U.S. researchers are closing in on an accurate test for autism, a finding that could lead to earlier diagnosis and treatment.
The test, which uses conventional magnetic resonance imaging or MRI machines, detected 94 percent of individuals with a high-functioning form of autism, they reported on Thursday.
"These results are the best yet in the search for a biological basis in terms of being able to distinguish those with and without the disease," said Nicholas Lange of Harvard Medical School, who directs the Neurostatistics Laboratory at McLean Hospital in Belmont, Massachusetts.

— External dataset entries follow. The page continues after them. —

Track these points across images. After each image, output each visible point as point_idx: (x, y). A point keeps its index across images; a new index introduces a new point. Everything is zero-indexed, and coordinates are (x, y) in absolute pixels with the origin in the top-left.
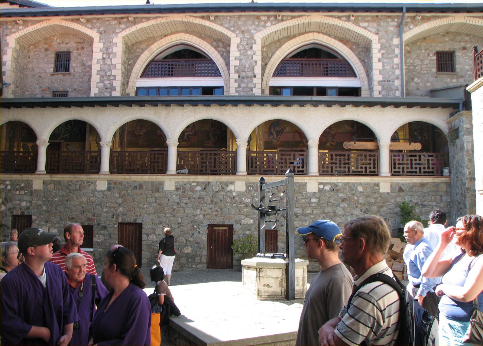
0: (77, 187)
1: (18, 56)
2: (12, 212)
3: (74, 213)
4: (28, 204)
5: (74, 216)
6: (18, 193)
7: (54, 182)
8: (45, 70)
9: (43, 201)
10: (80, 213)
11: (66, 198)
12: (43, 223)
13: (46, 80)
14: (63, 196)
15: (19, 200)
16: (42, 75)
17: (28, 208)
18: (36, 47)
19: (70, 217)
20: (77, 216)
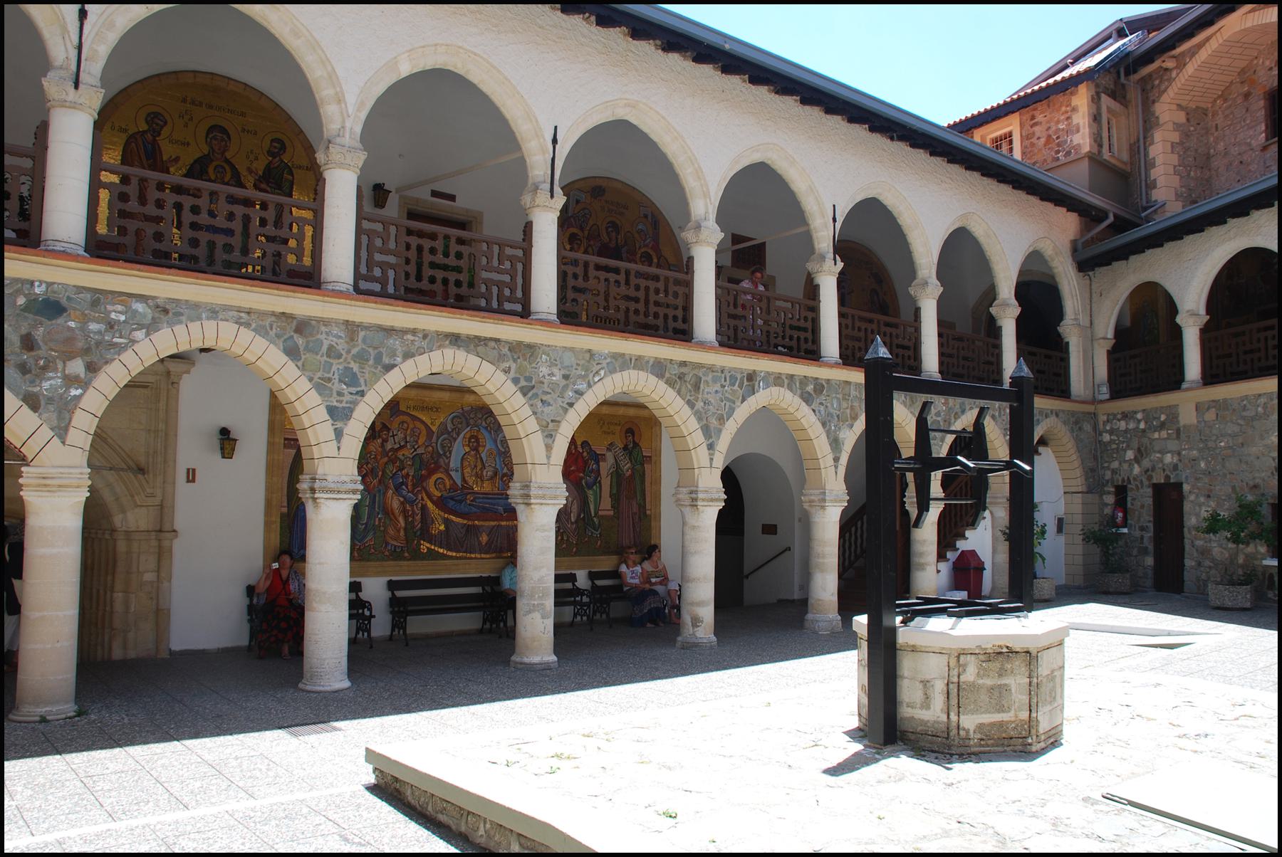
0: (1260, 409)
1: (1186, 135)
2: (1150, 478)
3: (1257, 475)
4: (1175, 459)
5: (1257, 481)
6: (1156, 435)
7: (1215, 403)
8: (1249, 144)
9: (1200, 450)
10: (1269, 474)
11: (1240, 440)
12: (1202, 499)
13: (1253, 167)
14: (1234, 436)
15: (1159, 452)
16: (1245, 158)
17: (1175, 467)
18: (1225, 100)
19: (1251, 483)
20: (1264, 480)
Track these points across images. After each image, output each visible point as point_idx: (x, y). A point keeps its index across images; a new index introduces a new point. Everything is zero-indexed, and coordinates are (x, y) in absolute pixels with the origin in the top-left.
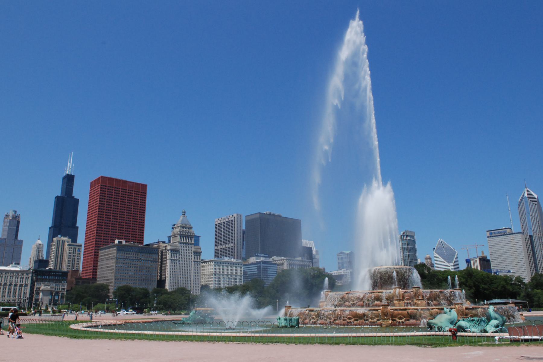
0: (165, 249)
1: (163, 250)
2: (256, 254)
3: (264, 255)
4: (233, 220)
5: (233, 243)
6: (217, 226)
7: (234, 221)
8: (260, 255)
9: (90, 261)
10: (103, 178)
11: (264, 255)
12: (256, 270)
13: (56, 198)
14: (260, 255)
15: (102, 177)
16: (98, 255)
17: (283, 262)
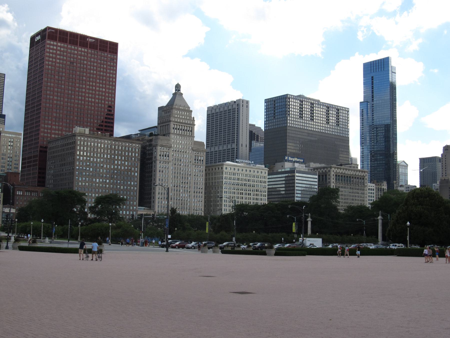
0: (150, 145)
1: (146, 146)
2: (286, 158)
3: (298, 160)
4: (235, 109)
5: (236, 143)
6: (210, 117)
7: (236, 110)
8: (291, 159)
9: (34, 161)
10: (50, 30)
11: (298, 160)
12: (284, 182)
14: (291, 159)
15: (49, 28)
16: (46, 152)
17: (326, 171)
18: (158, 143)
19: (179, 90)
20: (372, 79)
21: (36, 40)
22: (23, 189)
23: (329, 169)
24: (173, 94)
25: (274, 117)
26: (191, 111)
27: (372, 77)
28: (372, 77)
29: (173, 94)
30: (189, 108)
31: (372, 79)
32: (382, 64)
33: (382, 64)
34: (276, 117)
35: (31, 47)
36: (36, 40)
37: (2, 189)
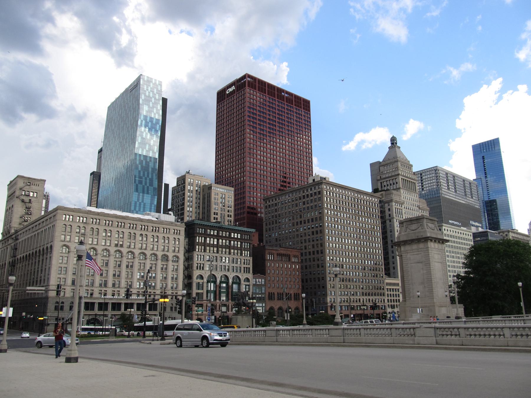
13: (91, 174)
18: (393, 199)
19: (396, 143)
20: (483, 159)
21: (227, 93)
22: (274, 252)
23: (507, 233)
24: (389, 148)
25: (423, 189)
26: (412, 166)
27: (483, 157)
28: (483, 157)
29: (389, 148)
30: (409, 161)
31: (483, 159)
32: (492, 144)
33: (492, 144)
34: (425, 189)
35: (220, 101)
36: (227, 93)
37: (251, 252)
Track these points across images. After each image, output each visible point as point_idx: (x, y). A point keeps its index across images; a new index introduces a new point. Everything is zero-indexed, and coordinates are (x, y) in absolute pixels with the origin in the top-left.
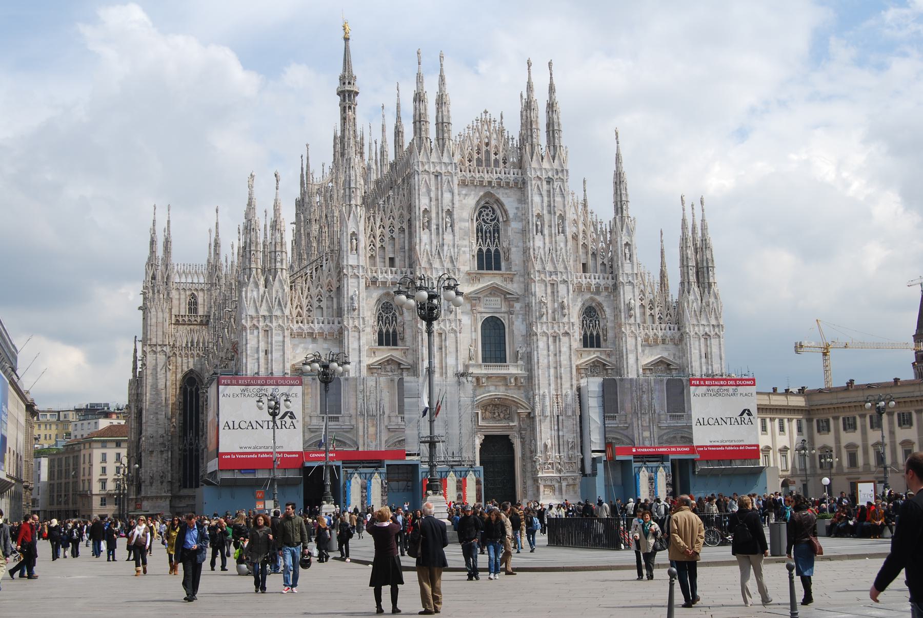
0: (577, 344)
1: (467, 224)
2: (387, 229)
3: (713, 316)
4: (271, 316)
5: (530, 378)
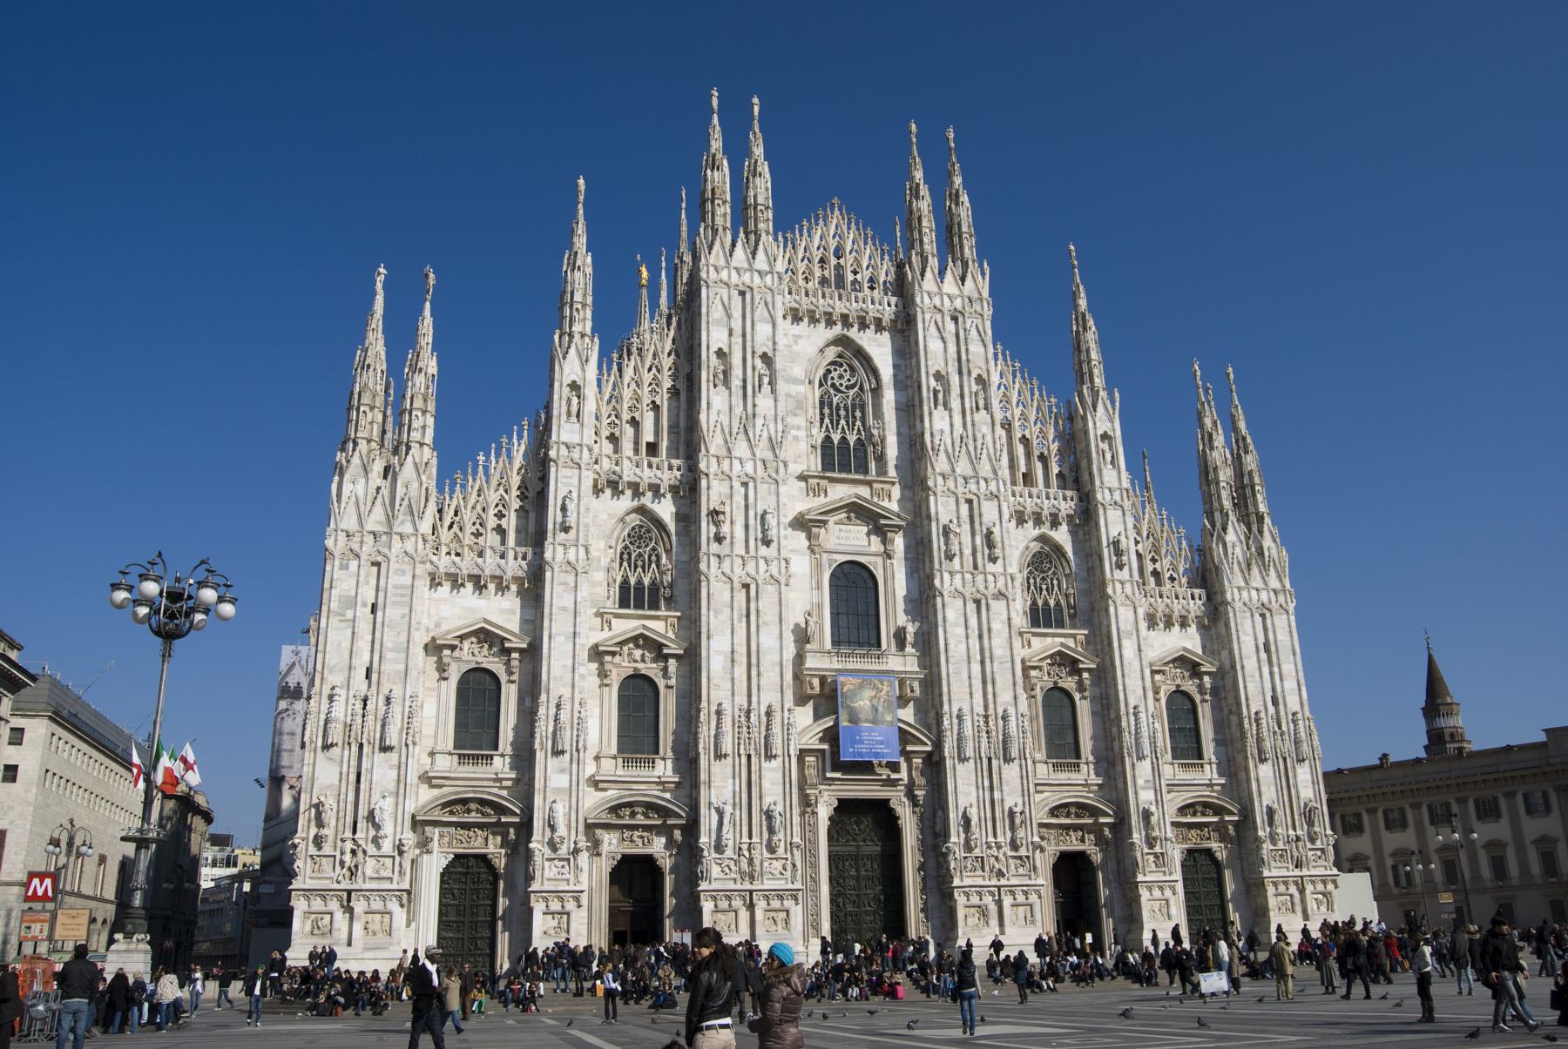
0: (1021, 621)
1: (802, 389)
2: (646, 389)
3: (1272, 572)
4: (389, 534)
5: (932, 682)
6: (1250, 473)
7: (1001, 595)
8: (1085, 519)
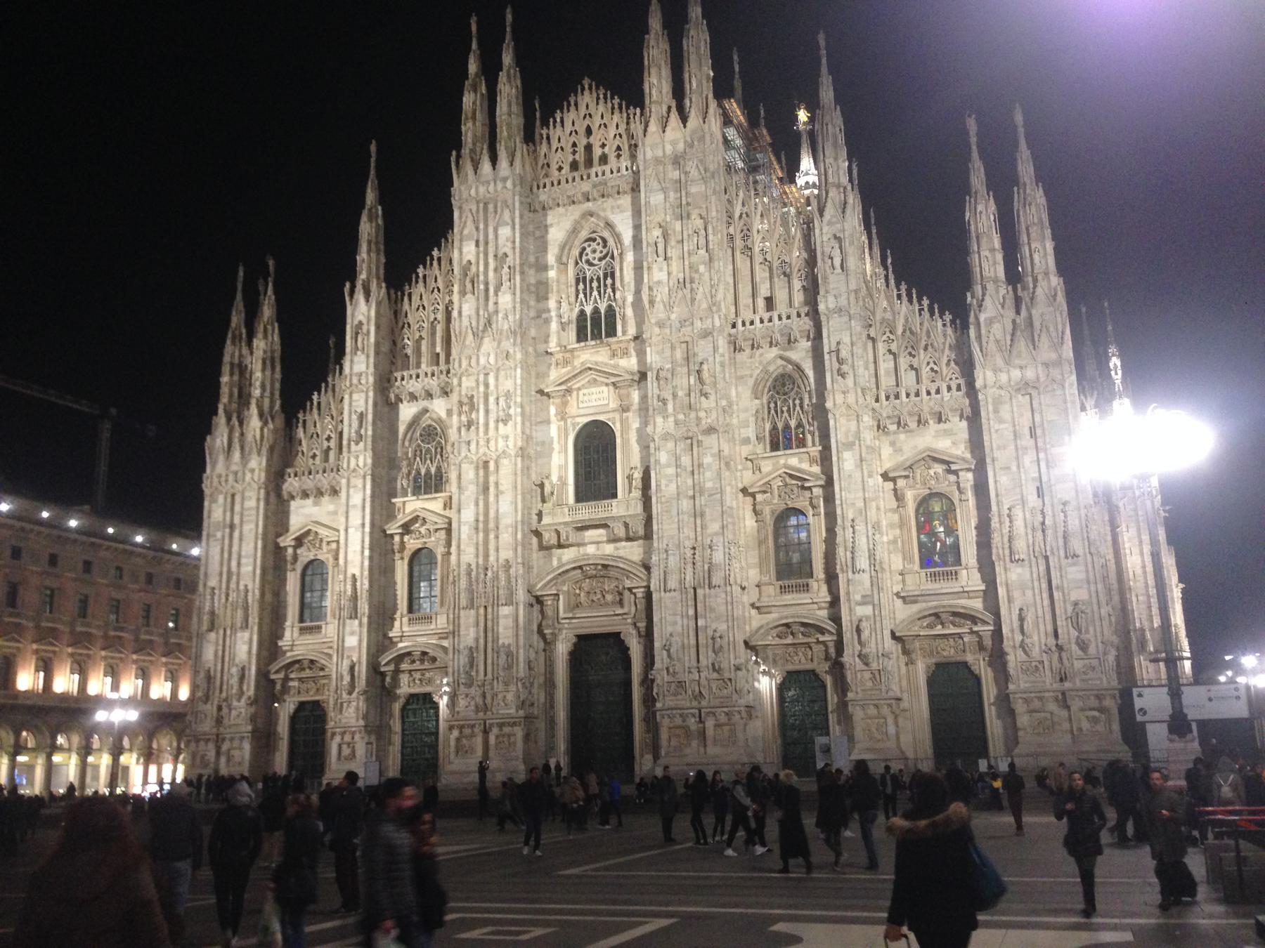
6: (1027, 229)
7: (711, 430)
8: (818, 336)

He said the findings, published in the journal Autism Research, were very preliminary, but if confirmed in several more and larger studies, they might replace current subjective tests now used to diagnose the disorder.
And, he said, they might also lead to better management and treatment of people with autism, a complex and mysterious brain disorder usually first diagnosed in early childhood.
Autism is characterized by difficulties in social interaction, communication, and understanding other people's emotions and behavior.
For the study, researchers at McLean and a team led by Dr. Janet Lainhart the University of Utah used an MRI that was tuned to pick up microscopic features of the brain's wiring — a technique known as diffusion tensor imaging.
"You don't need any fancy equipment. This is performed around the world," Lange said in a telephone interview.
The team did scans of this type on the brains of 30 people with autism and 30 people without.
They found that the brain circuitry is significantly different in those with autism compared to people with normal brain function, specifically in areas of the brain that are engaged in language and social and emotional functioning.
By measuring six aspects of the brain's circuitry, the test was able to correctly pick out people who had been diagnosed with autism with 94 percent accuracy.
A repeat study using two different sets of subjects showed the same high level of performance.
Lange said the findings should help make the process of diagnosing autism more scientific because it would rely on a test rather than a subjective assessment.
And it may also offer an early diagnosis, which could help affected children get earlier intervention, when it is most likely to do some good.
"The basis of autism in the brain is very deep. There may be very little that one can actually change about the disorder for an individual with a severe case," Lange said.
"However, it has been shown that in the early stages of development, individuals have been aided by intense one-on-one caring to help them with language, social function with their peers and also with emotional problems," he said.
Autism disorders are diagnosed in one in 110 children in the United States and affect four times as many boys as girls.